Des collaborateurs en télétravail susceptibles d'être plus performants selon le Gartner

En début de semaine, l'éditeur de solutions de visioconférence Zoom a mis à jour sa politique en la matière pour exiger que tout employé se trouvant à moins de 80 km de son bureau fasse la navette au moins deux fois par semaine. Le mois dernier, Google a aussi exigé que la plupart des employés soient au bureau au moins trois jours par semaine et a déclaré de manière controversée qu'il prendrait en compte la présence au bureau dans l'évaluation des performances des employés. Selon un rapport de The Information, Meta prévoit également de mettre en œuvre un changement de politique strict en exigeant que ses employés soient au bureau trois jours par semaine à partir du mois de septembre. Une étude du cabinet Gartner a par ailleurs révélé que 69 % des chefs d'entreprise se disent préoccupés par le degré de collaboration, de culture, de créativité et d’engagement de leurs collaborateurs. De même, 54 % des responsables des ressources humaines estiment que leurs employés sont moins liés à leur entreprise qu’ils ne l'étaient avant la pandémie.

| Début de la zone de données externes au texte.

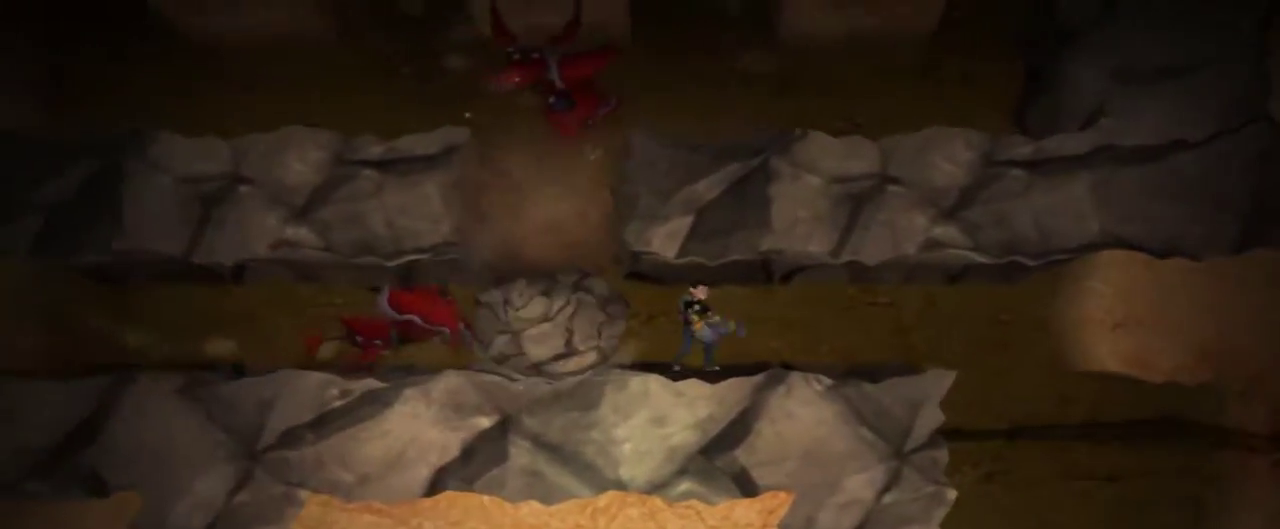
{"keys": ["a"], "mouse": [], "events": []}
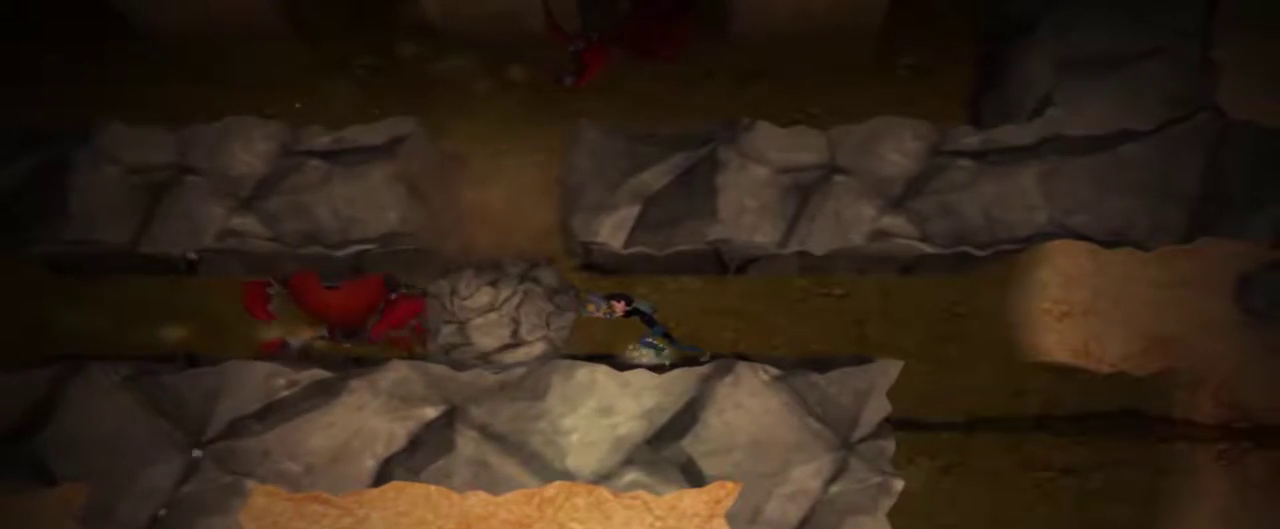
{"keys": ["a"], "mouse": [], "events": []}
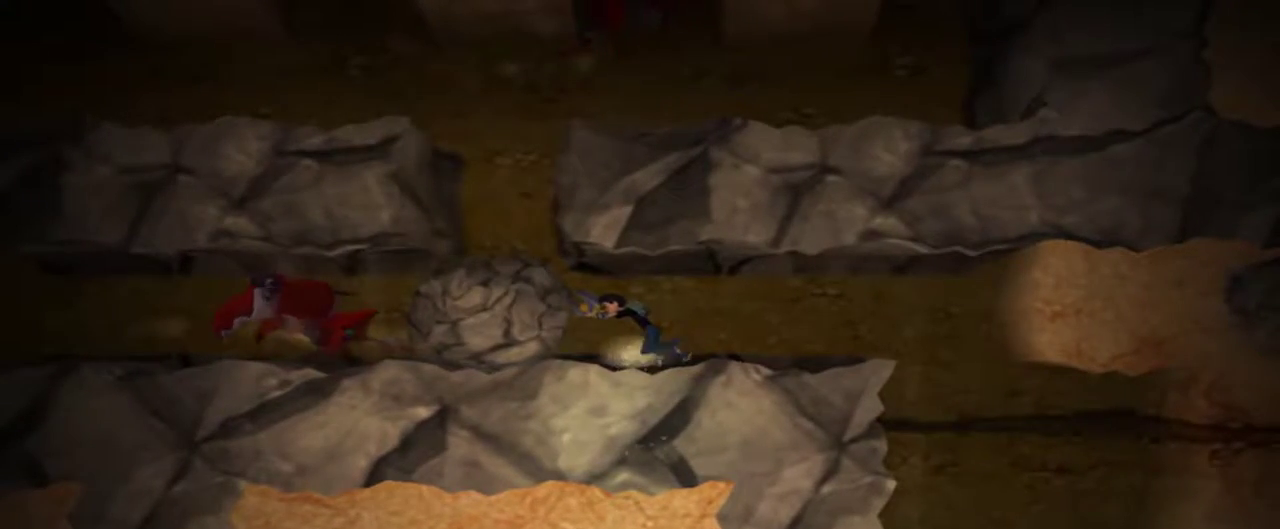
{"keys": ["a"], "mouse": [], "events": []}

Pourtant, cette étude montre que les employés sont 1,6 fois plus susceptibles d'être plus performants lorsque leurs équipes étaient dispersées dans des lieux et des fuseaux horaires différents. En outre, parmi les salariés qui font preuve d'une totale flexibilité au travail, 53 % affichent un niveau élevé de connectivité à leur entreprise, contre seulement 18 % de ceux qui font preuve d'une faible flexibilité. « En réponse à la pression croissante et à une récession potentielle, de nombreux dirigeants prévoient de mettre en œuvre des politiques de retour au bureau en 2023 afin d’avoir le contrôle sur le lieu de travail », analyse Caitlin Duffy, directrice RH chez Gartner. Cette dernière estime au contraire qu'imposer une approche du travail centrée sur le bureau est une erreur, dans la mesure où les divers avantages du travail hybride ne sont pas pris en compte. Elle cite également le « fait important » que de nombreux employés sont nettement plus productifs et plus engagés dans une organisation de travail hybride.

Des manquements sur l'optimisation des pratiques de travail

Le problème que rencontrent les dirigeants n'est pas le résultat du travail hybride, mais l'incapacité à l'optimiser pleinement, considère la spécialiste RH de Gartner, arguant qu'une culture d'entreprise affaiblie n'est pas le résultat d'une réduction du nombre d'employés sur place, mais d'une incapacité à construire intentionnellement une organisation reposant sur un mode de travail mixte. « Les entreprises qui résistent au travail hybride s'exposent à des risques en termes de réputation et d'attrition à long terme et entravent leur compétitivité à long terme dans ce qui sera inévitablement une société plus virtuelle à l'avenir », projette la dirigeante en conclusion.